Assim que os pesquisadores determinaram quais eram os jogadores de elite, eles calcularam a porcentagem dos talentos supremos na equipe ao dividir o número de jogadores excepcionais pelo número total de jogadores na equipe.

Por fim, o desempenho do time foi medido por seu registro de perdas e vitórias ao longo de 10 anos.

Em basquete e futebol, foi constatado que os grandes talentos de fato deixavam prever um sucesso do time, mas só até certo ponto.

Além disso, não havia simplesmente retornos decrescentes em relação ao supertalento; havia, de fato, um custo.

Equipes de basquete e futebol com as maiores proporções de atletas de elite tiveram um desempenho pior que as que tinham proporções mais moderadas de jogadores de alto nível.

Por que talento demasiado é uma coisa ruim?

Pense em trabalho em equipe.

Em muitos empreendimentos, sucesso requer colaboração, trabalho cooperativo para uma meta que está além da capacidade de qualquer pessoa individual.

Mesmo Emmitt Smith precisava do bloqueio eficaz da linha ofensiva dos Cowboys para ganhar espaço. Quando a escalação de uma equipe está cheia de talentos individuais, a busca de status pessoal de estrela pode atrapalhar ou impedir a conquista dos objetivos do grupo.

O jogador de basquete que vai atrás de um recorde de pontos, por exemplo, pode prejudicar o time ao arriscar jogadas duvidosas em vez de passar a bola para um companheiro que está livre e pronto para marcar uma cesta.

Duas conclusões relacionadas alcançadas por Swaab e seus colegas indicam que de fato há uma espécie de troca entre talentos supremos e trabalho em equipe.

Primeiro, Swaab e sua equipe constataram que a porcentagem de astros, ou supertalentos em uma equipe afeta a coordenação interna do grupo.

Para o estudo de basquete, as equipes com os níveis mais elevados de talentos excepcionais tiveram menos jogadas de assistência e rebotes defensivos, e porcentagens menores de cestas de meio de quadra.

Essas falhas em um jogo estratégico e colaborativo minaram a eficiência da equipe.

A segunda constatação reveladora foi que níveis extremos de grandes talentos não tiveram o mesmo efeito negativo no beisebol que, de acordo com argumentações de especialistas, envolve jogadas muito menos interdependentes.

No estudo de beisebol, números crescentes de astros em uma equipe nunca atrapalharam o desempenho geral do grupo.

Juntos, esses resultados sugerem que altos níveis de supertalentos serão prejudiciais em arenas, ou quadras, que exijam esforços estratégicos, coordenados, uma vez que a busca pela luz dos holofotes, pelo destaque individual, pode superar o trabalho em equipe necessário para conquistar a vitória.

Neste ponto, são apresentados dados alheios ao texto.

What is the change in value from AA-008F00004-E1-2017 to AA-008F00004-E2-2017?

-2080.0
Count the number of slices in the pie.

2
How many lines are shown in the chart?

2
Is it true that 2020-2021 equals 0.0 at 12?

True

Essas lições se estendem além de uma quadra, ou de campo de bola para qualquer grupo ou empreendimento que precisa equilibrar esforços competitivos e colaborativos, incluindo aqui equipes corporativas, grupos de pesquisa financeiros, e exercícios de brainstorming, a troca de grandes ideias.

De fato, o impacto de um excesso de talento é óbvio até em outros animais. Quando galinheiros têm um excesso de galinhas dominantes, de alta produtividade, conflitos e taxa de mortalidade aumentam, enquanto a produção de ovos cai.

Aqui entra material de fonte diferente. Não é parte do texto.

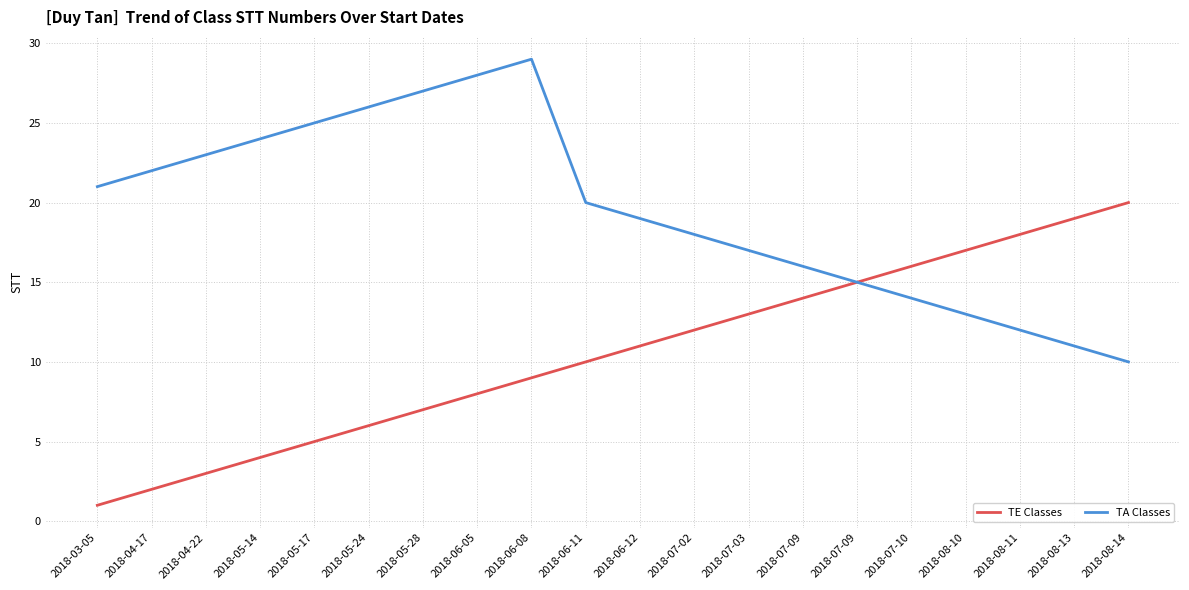

What are all the series names shown in the legend?

TE Classes, TA Classes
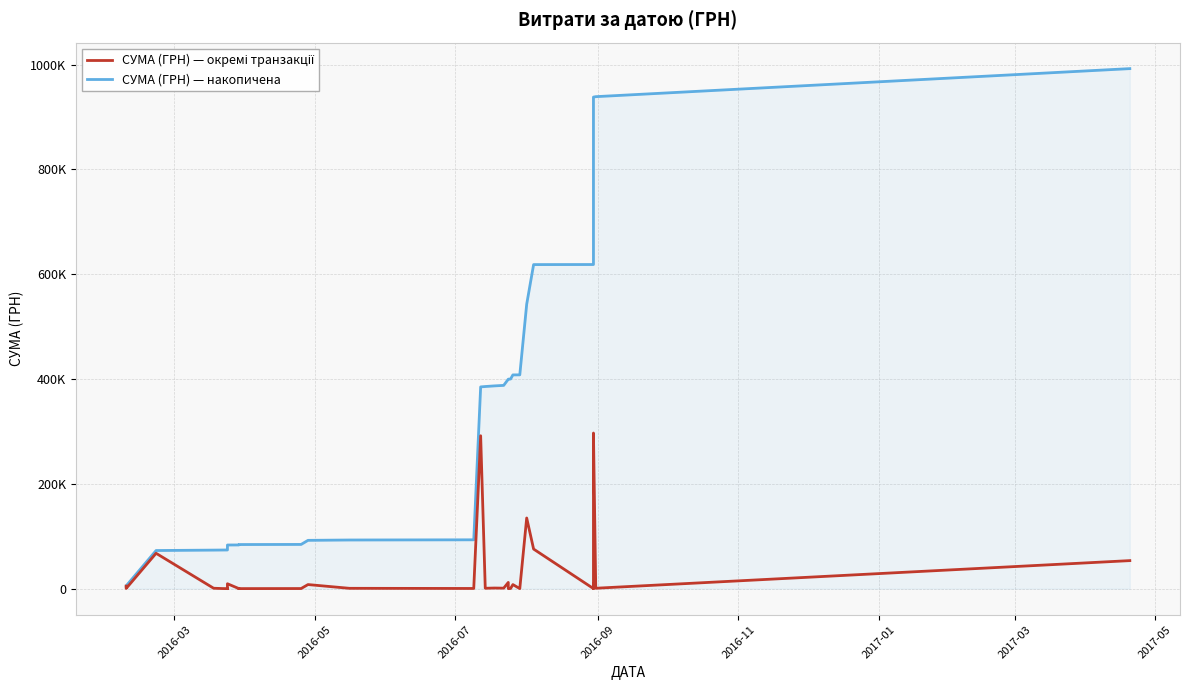

True or false: СУМА (ГРН) — накопичена has more than 0 points higher than both neighbors.

False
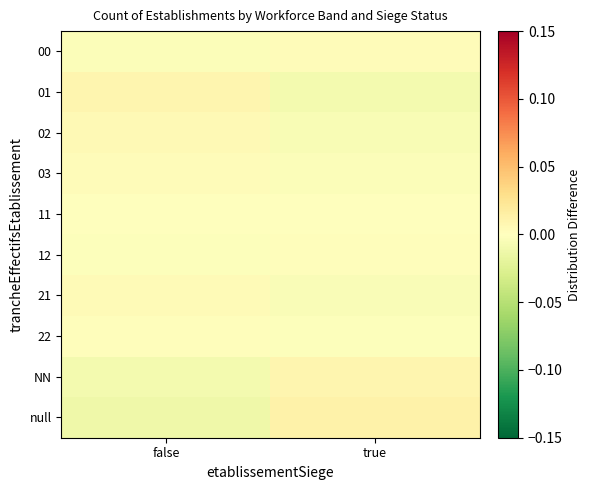

Count the number of categories in the chart.

2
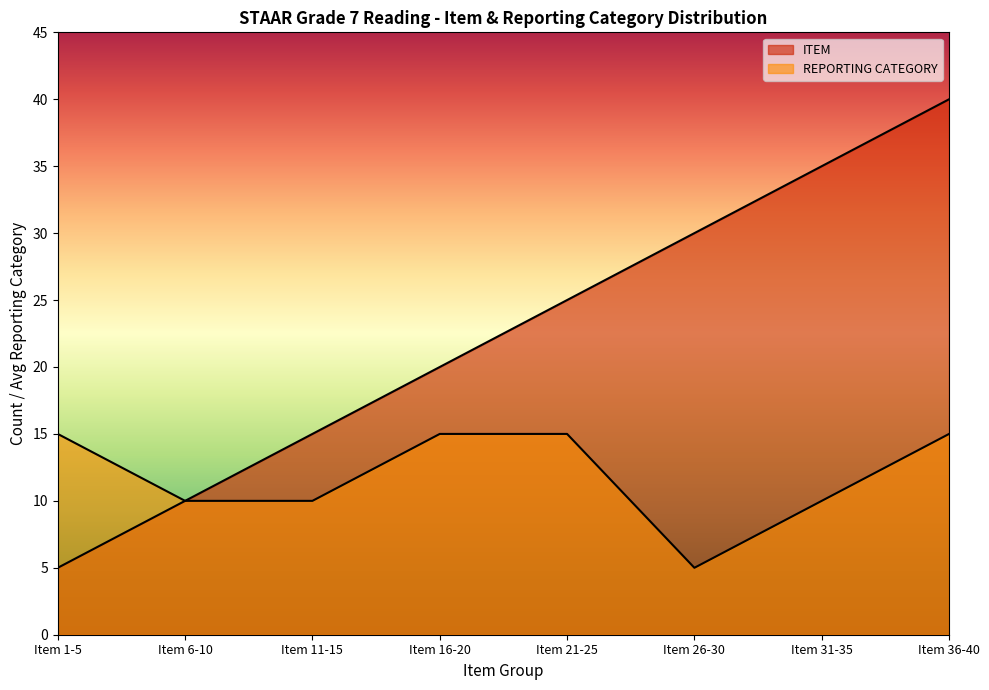

Is the value of REPORTING CATEGORY at Item 1-5 greater than the value of ITEM at Item 26-30?

No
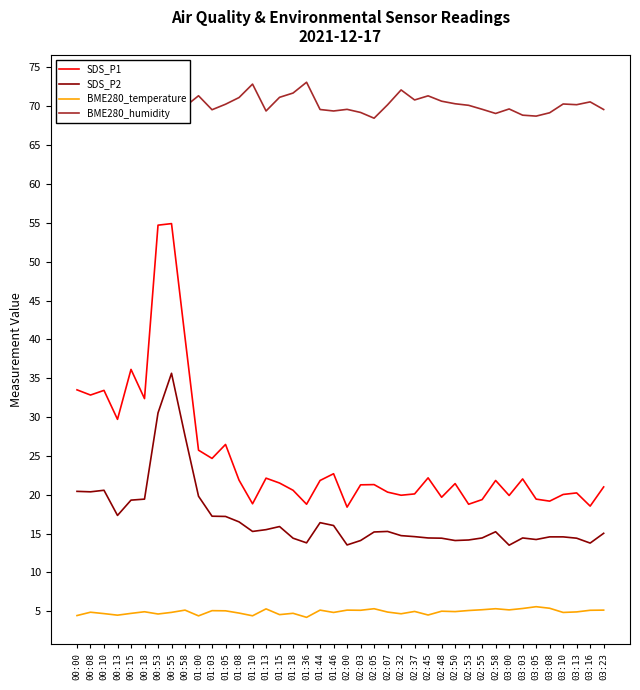

The BME280_humidity series shows 48.6 at 01:08. True or false?

False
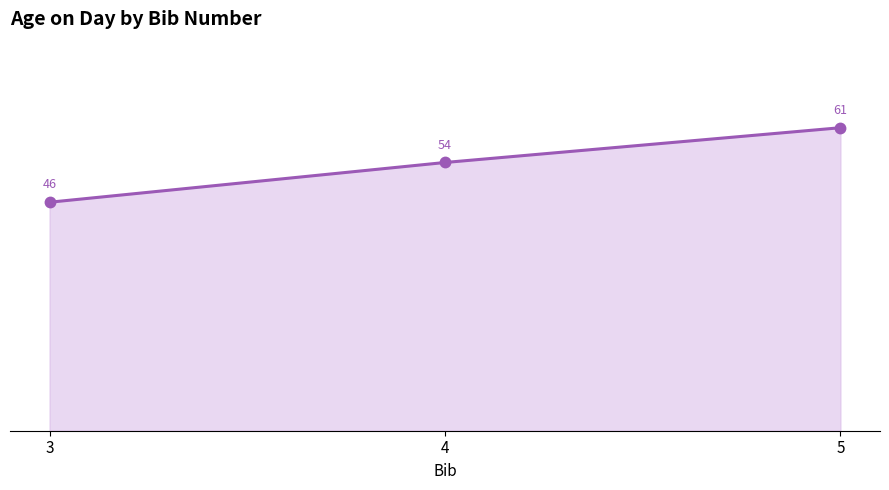

What is the approximate value at 5?

61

Portanto, antes de “quebrar a banca”, ou exaurir todos os recursos, para recrutar superastros, proprietários de times e equipes, e especialistas da indústria, talvez queiram considerar se o objetivo que estão tentando alcançar depende só de talento individual, ou de uma sinergia cooperativa da equipe.

Nesse último caso, seria prudente frear o talento e focar no trabalho em equipe.

Sobre a autora: Cindi May é professora de psicologia na College of Charleston. Ela explora mecanismos para aperfeiçoar a função cognitiva em estudantes universitários, adultos mais idosos e pessoas com deficiências intelectuais. Ela também é diretora de um projeto que tem uma verba TPSID [sigla, em inglês para Programas de Transição e Pós-Secundários para Estudantes com Deficiências Intelectuais] do Departamento de Educação, que promove a inclusão de alunos com deficiências intelectuais em educação de nível superior.

Publicado em Scientific American em 14 de outubro de 2014.